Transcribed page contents
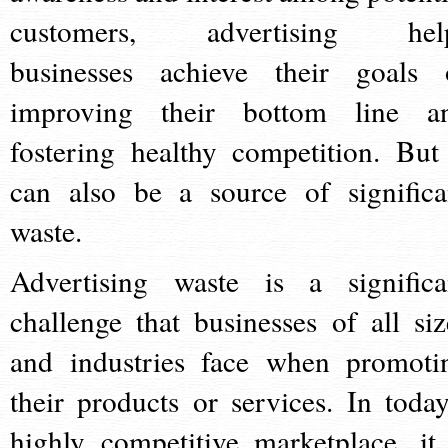
customers, advertising hel
businesses achieve their goals 
improving their bottom line a
fostering healthy competition. But 
can also be a source of significa
waste.
Advertising waste is a significa
challenge that businesses of all siz
and industries face when promoti
their products or services. In today
highly competitive marketplace, it 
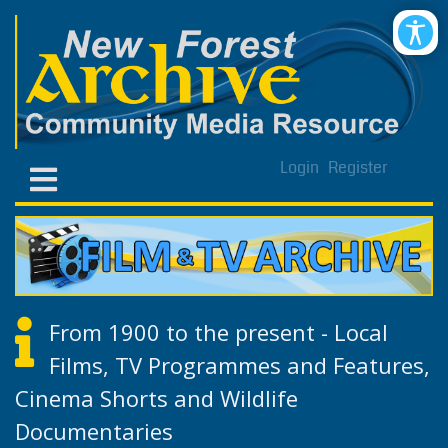
Login
Register
From 1900 to the present - Local
Films, TV Programmes and Features,
Cinema Shorts and Wildlife
Documentaries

## Required work
From the line with "their products or services. In today" through the final line of the records above, return each line exactly and nothing else. Pictures are to be skipped.

## Response to the exercise
their products or services. In today
highly competitive marketplace, it 
Login
Register
From 1900 to the present - Local
Films, TV Programmes and Features,
Cinema Shorts and Wildlife
Documentaries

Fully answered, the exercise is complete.